Alterations in the circadian blood pressure pattern are frequently observed in hypertension and lead to increased cardiovascular morbidity. However, there are no studies that have investigated a possible implication of the Period2 gene, a key component of the molecular circadian clock, on the circadian rhythms of blood pressure and heart rate. To address this question, we monitored blood pressure, heart rate, and locomotor activity 24 h a day by telemetry in mice carrying a mutation in the Period2 gene and in wild-type control mice. Under a standard 12:12-h light-dark cycle, mutant mice showed a mild cardiovascular phenotype with an elevated 24-h heart rate, a decreased 24-h diastolic blood pressure, and an attenuation of the dark-light difference in blood pressure and heart rate. Locomotor activity was similar in both groups and did not appear to explain the observed hemodynamic differences. When mice were placed under constant darkness during eight consecutive days, wild-type mice maintained 24-h rhythms, whereas there was an apparent progressive loss of 24-h rhythm of blood pressure, heart rate, and locomotor activity in mutant mice. However, a chi square periodogram revealed that circadian rhythms were preserved under complete absence of any light cue, but with shorter periods by approximately 40 min, leading to a cumulative phase shift toward earlier times of approximately 5 h and 20 min by the end of the 8th day. When heart rate, mean arterial pressure, and activity were recalculated according to the endogenous circadian periods of each individual mouse, the amplitudes of the circadian rhythms ("subjective night"-"subjective day" differences) were maintained for all variables studied. Our data show that mutation of the Period2 gene results in an attenuated dipping of blood pressure and heart rate during both light-dark cycles and constant darkness, and in shorter circadian periods during constant darkness.

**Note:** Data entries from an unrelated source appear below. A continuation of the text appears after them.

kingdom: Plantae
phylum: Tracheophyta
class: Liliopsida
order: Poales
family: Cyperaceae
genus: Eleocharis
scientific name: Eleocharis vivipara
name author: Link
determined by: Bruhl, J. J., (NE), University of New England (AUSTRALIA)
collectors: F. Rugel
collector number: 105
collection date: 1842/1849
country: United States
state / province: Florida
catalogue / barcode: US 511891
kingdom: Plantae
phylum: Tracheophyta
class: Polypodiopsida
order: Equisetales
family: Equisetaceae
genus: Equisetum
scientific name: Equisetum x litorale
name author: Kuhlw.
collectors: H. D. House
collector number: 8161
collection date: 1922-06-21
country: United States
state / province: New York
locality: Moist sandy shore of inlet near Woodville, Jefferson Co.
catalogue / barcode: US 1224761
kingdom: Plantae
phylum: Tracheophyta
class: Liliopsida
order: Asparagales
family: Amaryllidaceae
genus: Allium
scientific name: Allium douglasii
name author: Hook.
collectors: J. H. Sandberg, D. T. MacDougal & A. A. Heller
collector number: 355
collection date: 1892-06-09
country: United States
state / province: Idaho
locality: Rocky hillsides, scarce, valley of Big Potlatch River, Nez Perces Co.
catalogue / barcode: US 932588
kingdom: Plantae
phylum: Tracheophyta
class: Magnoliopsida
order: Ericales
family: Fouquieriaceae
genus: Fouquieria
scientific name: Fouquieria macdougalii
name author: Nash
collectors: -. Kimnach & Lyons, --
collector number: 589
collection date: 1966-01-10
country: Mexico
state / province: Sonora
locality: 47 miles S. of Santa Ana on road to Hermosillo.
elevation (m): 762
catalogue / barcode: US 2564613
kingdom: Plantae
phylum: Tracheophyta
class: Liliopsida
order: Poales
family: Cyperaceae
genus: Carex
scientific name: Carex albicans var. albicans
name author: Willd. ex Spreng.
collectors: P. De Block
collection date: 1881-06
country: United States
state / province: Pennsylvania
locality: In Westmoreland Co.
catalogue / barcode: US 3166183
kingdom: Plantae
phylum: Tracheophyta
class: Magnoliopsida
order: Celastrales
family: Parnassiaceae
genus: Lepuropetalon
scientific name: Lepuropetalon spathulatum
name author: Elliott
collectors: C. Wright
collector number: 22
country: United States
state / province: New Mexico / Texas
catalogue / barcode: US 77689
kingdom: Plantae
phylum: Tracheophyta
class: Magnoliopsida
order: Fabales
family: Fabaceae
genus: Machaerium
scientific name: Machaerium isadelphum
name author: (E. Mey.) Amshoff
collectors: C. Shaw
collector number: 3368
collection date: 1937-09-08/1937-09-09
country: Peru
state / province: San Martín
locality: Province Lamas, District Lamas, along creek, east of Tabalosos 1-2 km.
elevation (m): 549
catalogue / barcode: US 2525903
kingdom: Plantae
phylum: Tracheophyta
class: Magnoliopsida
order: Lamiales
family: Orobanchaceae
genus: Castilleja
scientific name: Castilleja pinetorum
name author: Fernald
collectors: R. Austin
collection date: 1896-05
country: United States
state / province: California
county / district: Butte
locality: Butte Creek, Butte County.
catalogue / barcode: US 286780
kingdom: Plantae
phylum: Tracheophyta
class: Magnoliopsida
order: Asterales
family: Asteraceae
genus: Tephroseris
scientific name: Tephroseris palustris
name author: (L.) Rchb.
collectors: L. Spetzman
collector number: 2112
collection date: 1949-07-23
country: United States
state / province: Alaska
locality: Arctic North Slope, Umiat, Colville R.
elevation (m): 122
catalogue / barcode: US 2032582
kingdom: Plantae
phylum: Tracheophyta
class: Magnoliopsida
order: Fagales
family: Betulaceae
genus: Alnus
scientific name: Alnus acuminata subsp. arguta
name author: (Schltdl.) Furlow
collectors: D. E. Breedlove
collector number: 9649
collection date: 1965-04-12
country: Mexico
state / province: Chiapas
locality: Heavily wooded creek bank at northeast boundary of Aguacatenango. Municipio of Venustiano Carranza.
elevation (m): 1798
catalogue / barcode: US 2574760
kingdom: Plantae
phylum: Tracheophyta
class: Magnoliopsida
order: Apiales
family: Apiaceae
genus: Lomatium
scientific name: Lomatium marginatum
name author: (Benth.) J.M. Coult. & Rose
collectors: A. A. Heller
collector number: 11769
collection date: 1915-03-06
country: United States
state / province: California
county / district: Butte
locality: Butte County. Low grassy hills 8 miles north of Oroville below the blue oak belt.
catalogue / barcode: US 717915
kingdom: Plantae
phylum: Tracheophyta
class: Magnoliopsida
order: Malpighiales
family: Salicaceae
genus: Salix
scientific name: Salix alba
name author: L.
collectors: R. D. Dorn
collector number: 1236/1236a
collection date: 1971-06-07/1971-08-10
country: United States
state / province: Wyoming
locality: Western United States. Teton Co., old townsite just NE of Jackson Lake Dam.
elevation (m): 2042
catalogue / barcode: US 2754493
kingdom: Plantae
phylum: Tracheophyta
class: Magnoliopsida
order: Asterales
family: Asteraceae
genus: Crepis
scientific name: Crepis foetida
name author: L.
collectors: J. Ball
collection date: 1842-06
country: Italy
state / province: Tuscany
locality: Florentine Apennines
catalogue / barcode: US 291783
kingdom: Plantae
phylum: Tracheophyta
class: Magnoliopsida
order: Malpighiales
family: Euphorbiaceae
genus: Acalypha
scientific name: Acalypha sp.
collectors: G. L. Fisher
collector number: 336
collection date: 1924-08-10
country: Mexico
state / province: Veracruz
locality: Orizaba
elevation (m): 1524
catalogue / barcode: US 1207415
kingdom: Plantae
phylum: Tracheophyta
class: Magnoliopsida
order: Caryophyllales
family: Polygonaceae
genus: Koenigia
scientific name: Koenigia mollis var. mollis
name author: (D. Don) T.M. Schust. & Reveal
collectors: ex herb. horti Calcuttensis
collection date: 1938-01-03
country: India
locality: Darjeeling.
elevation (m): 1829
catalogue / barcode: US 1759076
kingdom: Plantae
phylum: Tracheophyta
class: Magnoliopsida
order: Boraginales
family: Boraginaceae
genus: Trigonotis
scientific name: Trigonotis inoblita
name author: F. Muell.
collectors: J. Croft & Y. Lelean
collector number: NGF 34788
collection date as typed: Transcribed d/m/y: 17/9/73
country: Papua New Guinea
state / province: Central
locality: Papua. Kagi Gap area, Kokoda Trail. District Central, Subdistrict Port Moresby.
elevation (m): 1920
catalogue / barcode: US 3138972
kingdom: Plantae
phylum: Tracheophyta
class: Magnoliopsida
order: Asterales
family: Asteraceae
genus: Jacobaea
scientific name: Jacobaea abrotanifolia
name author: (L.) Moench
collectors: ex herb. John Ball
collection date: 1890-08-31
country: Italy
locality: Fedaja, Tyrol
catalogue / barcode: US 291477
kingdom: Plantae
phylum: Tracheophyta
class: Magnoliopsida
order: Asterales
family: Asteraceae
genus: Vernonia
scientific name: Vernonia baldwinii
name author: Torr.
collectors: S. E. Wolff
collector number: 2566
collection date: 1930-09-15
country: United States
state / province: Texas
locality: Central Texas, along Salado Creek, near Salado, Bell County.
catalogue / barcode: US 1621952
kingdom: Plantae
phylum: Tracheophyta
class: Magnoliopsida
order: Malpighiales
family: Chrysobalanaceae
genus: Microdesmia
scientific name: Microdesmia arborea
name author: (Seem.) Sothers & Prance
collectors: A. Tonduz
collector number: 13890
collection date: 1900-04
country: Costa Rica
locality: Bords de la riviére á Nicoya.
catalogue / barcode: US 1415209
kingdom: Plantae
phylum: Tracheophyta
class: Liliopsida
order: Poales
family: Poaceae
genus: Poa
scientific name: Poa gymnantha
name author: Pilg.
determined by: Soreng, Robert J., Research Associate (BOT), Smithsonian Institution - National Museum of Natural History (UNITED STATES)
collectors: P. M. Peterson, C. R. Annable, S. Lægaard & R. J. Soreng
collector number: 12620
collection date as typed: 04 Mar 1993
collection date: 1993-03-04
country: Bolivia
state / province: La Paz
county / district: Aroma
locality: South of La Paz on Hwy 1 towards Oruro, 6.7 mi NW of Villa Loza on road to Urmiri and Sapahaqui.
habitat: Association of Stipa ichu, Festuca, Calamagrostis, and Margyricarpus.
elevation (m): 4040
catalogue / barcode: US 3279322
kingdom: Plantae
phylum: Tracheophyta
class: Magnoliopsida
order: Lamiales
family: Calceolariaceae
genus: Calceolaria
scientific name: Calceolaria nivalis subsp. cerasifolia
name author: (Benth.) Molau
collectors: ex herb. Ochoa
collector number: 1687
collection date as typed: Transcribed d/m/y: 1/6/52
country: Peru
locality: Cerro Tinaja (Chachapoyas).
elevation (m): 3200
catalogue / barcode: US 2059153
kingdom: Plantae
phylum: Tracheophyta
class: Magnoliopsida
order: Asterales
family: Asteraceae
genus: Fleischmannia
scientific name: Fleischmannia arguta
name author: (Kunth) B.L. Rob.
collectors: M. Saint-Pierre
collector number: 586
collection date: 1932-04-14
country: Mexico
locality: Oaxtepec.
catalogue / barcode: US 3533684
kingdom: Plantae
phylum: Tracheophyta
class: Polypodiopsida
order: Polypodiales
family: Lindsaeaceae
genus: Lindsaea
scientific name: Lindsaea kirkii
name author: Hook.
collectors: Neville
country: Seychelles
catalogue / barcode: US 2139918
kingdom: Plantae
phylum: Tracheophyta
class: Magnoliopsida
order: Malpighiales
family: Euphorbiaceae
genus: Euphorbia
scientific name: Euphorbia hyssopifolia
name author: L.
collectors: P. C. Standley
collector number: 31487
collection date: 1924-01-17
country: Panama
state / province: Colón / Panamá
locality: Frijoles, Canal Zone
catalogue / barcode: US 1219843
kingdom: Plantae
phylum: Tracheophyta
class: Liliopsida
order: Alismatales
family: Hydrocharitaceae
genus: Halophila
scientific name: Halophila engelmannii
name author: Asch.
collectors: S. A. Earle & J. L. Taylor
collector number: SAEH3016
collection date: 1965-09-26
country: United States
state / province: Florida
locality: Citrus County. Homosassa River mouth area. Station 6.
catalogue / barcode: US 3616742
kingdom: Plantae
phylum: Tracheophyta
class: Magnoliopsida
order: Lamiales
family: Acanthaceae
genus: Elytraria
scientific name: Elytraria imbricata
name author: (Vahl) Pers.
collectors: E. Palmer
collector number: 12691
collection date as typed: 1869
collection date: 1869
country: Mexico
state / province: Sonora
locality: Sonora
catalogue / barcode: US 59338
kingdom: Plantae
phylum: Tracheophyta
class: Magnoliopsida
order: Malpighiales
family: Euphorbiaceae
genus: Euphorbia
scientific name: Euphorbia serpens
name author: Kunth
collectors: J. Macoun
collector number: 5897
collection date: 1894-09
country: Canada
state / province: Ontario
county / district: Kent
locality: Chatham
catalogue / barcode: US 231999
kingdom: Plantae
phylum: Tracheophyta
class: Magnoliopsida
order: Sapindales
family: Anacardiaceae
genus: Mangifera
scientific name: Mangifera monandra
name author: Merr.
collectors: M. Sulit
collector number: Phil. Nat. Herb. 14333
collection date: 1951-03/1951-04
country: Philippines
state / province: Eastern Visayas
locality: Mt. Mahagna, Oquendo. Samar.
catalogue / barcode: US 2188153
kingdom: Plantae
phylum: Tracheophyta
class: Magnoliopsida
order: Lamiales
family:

昼夜血压模式的改变在高血压中经常观察到,并导致心血管发病率增加。然而,目前还没有研究探讨 Period2 基因(分子生物钟的关键组成部分)对血压和心率昼夜节律的可能影响。为了解决这个问题,我们通过遥测术在携带 Period2 基因突变的小鼠和野生型对照小鼠中 24 小时监测血压、心率和活动。在标准的 12:12 小时光照-黑暗周期下,突变小鼠表现出轻微的心血管表型,24 小时心率升高,24 小时舒张压降低,血压和心率的明暗差异减弱。两组的活动情况相似,似乎并未解释所观察到的血液动力学差异。当小鼠连续 8 天置于连续黑暗中时,野生型小鼠维持 24 小时节律,而突变型小鼠的血压、心率和活动的 24 小时节律明显丧失。然而,卡方周期图显示,在没有任何光照线索的情况下,昼夜节律仍然存在,但周期缩短了约 40 分钟,导致到第 8 天结束时,大约提前 5 小时 20 分钟的累积相位偏移。当根据每个个体小鼠的内源性昼夜周期重新计算心率、平均动脉压和活动时,所有研究变量的昼夜节律幅度(“主观夜间”-“主观白天”差异)得以维持。我们的数据表明,Period2 基因突变导致在光照-黑暗周期和连续黑暗期间血压和心率的下降减弱,并且在连续黑暗期间昼夜周期变短。